EXERCISE BRIEF: Copy the records below exactly, starting at the line that contains "## Clone this" and ending at the line that contains "the Gitea instance"; leave out any pictures.

╭─ TASK MATERIAL

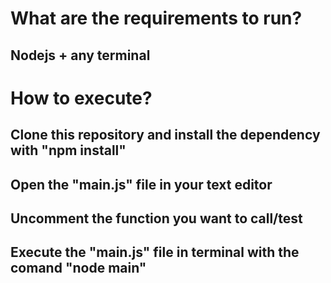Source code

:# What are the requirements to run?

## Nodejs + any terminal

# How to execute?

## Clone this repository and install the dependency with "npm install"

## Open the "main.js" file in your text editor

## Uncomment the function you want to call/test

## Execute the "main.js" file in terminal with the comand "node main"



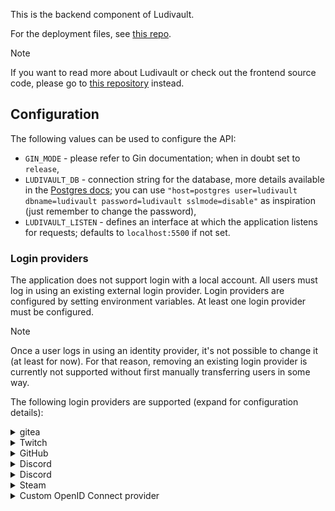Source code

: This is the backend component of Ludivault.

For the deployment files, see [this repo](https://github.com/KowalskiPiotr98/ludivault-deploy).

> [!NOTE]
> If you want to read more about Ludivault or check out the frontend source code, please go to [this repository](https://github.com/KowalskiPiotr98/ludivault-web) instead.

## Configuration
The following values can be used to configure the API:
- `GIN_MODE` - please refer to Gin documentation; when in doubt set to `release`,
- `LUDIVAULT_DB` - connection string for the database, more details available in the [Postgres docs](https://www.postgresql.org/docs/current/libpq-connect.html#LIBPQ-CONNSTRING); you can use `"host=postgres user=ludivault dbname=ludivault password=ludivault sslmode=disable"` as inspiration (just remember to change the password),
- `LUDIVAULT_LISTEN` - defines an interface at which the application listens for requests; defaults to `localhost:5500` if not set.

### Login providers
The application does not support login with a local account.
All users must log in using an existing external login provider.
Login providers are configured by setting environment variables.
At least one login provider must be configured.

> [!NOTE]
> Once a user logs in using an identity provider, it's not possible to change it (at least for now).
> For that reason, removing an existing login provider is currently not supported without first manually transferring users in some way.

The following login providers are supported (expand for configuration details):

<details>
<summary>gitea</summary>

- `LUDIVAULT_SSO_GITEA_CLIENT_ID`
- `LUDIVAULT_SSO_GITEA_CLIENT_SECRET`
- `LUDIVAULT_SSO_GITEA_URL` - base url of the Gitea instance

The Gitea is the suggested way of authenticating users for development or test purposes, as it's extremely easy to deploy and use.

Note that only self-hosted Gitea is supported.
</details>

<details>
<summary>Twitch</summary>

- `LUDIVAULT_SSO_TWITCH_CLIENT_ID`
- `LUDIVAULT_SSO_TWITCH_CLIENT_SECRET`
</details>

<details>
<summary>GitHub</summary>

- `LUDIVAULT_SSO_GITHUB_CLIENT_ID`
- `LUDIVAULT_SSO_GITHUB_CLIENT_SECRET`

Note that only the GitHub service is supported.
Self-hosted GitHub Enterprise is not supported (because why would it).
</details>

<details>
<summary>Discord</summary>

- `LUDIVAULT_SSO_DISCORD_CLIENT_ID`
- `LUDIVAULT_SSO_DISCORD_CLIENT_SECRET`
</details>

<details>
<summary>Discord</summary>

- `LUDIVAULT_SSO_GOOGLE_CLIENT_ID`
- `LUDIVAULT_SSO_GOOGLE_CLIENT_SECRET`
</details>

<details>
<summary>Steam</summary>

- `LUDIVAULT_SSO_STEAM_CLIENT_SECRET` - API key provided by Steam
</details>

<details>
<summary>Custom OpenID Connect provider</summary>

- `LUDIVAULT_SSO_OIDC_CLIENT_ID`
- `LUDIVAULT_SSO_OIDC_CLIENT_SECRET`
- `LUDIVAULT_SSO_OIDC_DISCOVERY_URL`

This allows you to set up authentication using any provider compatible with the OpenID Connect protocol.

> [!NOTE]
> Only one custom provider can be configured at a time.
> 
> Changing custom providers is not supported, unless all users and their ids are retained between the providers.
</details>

╰─
╭─ TASK MATERIAL

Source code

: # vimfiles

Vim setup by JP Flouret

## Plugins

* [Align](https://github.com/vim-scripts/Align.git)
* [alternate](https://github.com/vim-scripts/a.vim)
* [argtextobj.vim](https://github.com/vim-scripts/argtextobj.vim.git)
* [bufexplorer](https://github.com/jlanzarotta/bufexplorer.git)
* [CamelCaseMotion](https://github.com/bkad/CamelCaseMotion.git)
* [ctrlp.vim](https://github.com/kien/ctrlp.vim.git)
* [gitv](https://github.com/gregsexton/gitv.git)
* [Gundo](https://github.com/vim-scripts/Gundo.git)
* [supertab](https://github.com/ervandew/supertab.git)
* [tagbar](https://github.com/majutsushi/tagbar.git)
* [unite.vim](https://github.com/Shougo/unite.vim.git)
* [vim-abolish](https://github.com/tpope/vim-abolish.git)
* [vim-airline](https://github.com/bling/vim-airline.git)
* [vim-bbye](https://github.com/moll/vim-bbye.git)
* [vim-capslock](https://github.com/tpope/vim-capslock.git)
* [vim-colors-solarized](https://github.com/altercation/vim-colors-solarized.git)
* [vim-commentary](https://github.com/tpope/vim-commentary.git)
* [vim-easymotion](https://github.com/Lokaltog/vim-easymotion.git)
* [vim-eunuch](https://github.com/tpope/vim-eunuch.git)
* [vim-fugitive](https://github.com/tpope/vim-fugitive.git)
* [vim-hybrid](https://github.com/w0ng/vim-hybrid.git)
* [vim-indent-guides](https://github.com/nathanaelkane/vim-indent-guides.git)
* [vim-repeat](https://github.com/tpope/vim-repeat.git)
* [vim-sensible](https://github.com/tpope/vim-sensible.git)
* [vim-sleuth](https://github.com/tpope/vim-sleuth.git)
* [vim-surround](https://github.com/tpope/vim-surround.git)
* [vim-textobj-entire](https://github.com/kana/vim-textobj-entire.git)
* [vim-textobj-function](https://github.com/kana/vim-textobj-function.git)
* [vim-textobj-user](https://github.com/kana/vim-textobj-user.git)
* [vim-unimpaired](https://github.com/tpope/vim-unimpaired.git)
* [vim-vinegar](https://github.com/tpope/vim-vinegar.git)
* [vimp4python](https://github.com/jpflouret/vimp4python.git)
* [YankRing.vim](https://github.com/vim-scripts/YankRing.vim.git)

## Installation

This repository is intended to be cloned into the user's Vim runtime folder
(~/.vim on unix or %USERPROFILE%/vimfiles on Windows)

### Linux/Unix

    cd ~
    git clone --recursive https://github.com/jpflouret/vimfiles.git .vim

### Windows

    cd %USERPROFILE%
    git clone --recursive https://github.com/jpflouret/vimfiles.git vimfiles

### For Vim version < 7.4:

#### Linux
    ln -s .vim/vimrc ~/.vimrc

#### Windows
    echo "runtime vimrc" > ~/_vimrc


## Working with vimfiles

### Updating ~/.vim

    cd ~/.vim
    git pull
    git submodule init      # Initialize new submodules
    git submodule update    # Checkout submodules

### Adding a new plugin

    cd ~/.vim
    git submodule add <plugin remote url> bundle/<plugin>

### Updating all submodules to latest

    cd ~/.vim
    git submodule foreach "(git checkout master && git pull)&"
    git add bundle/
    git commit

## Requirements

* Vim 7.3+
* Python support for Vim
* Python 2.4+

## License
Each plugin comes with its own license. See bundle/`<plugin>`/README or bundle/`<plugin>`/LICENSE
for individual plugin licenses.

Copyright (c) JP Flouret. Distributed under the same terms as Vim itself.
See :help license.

╰─

RESPONSE AREA:
## Clone this repository and install the dependency with "npm install"

## Open the "main.js" file in your text editor

## Uncomment the function you want to call/test

## Execute the "main.js" file in terminal with the comand "node main"



Source code

: This is the backend component of Ludivault.

For the deployment files, see [this repo](https://github.com/KowalskiPiotr98/ludivault-deploy).

> [!NOTE]
> If you want to read more about Ludivault or check out the frontend source code, please go to [this repository](https://github.com/KowalskiPiotr98/ludivault-web) instead.

## Configuration
The following values can be used to configure the API:
- `GIN_MODE` - please refer to Gin documentation; when in doubt set to `release`,
- `LUDIVAULT_DB` - connection string for the database, more details available in the [Postgres docs](https://www.postgresql.org/docs/current/libpq-connect.html#LIBPQ-CONNSTRING); you can use `"host=postgres user=ludivault dbname=ludivault password=ludivault sslmode=disable"` as inspiration (just remember to change the password),
- `LUDIVAULT_LISTEN` - defines an interface at which the application listens for requests; defaults to `localhost:5500` if not set.

### Login providers
The application does not support login with a local account.
All users must log in using an existing external login provider.
Login providers are configured by setting environment variables.
At least one login provider must be configured.

> [!NOTE]
> Once a user logs in using an identity provider, it's not possible to change it (at least for now).
> For that reason, removing an existing login provider is currently not supported without first manually transferring users in some way.

The following login providers are supported (expand for configuration details):

<details>
<summary>gitea</summary>

- `LUDIVAULT_SSO_GITEA_CLIENT_ID`
- `LUDIVAULT_SSO_GITEA_CLIENT_SECRET`
- `LUDIVAULT_SSO_GITEA_URL` - base url of the Gitea instance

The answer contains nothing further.